**Task statement:** Take the part of the records that opens with the line containing "scientific name: Annona dolichopetala" and closes with the line containing "family: Bignoniaceae", and write only those lines again with "phylum" replaced by "division" everywhere, leaving everything else unchanged.

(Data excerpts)
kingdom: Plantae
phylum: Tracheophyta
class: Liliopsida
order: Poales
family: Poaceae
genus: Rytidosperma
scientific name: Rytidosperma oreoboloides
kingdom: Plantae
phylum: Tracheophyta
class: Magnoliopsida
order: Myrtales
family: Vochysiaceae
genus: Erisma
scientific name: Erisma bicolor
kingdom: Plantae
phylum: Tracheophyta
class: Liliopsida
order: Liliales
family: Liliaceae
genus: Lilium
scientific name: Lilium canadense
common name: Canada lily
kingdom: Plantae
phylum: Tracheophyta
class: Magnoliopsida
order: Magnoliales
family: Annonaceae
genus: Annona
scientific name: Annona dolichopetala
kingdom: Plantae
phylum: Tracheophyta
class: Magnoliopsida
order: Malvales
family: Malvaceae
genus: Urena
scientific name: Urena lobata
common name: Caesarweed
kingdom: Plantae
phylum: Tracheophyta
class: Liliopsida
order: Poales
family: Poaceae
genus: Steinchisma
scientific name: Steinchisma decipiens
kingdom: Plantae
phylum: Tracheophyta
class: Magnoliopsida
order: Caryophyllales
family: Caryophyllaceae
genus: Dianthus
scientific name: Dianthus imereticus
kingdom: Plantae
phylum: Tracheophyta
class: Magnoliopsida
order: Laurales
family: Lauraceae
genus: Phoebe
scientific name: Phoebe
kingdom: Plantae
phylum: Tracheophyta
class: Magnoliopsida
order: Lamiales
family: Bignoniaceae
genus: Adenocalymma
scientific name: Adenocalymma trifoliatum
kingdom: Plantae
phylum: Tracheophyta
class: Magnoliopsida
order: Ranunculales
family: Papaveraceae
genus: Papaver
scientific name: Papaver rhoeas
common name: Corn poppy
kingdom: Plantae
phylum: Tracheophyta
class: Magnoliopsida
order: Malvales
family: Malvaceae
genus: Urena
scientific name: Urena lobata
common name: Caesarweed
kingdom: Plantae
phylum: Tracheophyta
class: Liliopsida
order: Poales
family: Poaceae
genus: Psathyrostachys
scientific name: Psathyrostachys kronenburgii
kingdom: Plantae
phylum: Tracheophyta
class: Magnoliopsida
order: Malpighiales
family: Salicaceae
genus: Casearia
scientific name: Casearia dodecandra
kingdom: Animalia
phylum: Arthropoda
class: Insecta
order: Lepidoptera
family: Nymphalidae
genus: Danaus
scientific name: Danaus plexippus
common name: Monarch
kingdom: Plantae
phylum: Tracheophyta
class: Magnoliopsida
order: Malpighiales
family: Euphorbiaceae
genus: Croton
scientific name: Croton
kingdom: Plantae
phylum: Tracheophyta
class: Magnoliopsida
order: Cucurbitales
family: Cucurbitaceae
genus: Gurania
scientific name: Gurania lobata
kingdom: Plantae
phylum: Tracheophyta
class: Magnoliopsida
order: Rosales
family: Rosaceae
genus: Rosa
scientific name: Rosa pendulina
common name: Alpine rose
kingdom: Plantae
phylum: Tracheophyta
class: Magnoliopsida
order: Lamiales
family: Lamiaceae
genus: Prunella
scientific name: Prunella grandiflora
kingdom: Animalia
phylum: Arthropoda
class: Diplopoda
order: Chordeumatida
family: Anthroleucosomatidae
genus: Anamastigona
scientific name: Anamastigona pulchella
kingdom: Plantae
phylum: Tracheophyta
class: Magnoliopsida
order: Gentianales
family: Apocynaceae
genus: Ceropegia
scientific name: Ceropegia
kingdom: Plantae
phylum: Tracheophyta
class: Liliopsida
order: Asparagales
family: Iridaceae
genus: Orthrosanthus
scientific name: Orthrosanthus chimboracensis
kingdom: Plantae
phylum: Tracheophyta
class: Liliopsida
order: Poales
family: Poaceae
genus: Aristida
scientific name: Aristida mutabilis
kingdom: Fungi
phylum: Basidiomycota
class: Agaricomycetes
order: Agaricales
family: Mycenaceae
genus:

**Final answer:**
scientific name: Annona dolichopetala
kingdom: Plantae
division: Tracheophyta
class: Magnoliopsida
order: Malvales
family: Malvaceae
genus: Urena
scientific name: Urena lobata
common name: Caesarweed
kingdom: Plantae
division: Tracheophyta
class: Liliopsida
order: Poales
family: Poaceae
genus: Steinchisma
scientific name: Steinchisma decipiens
kingdom: Plantae
division: Tracheophyta
class: Magnoliopsida
order: Caryophyllales
family: Caryophyllaceae
genus: Dianthus
scientific name: Dianthus imereticus
kingdom: Plantae
division: Tracheophyta
class: Magnoliopsida
order: Laurales
family: Lauraceae
genus: Phoebe
scientific name: Phoebe
kingdom: Plantae
division: Tracheophyta
class: Magnoliopsida
order: Lamiales
family: Bignoniaceae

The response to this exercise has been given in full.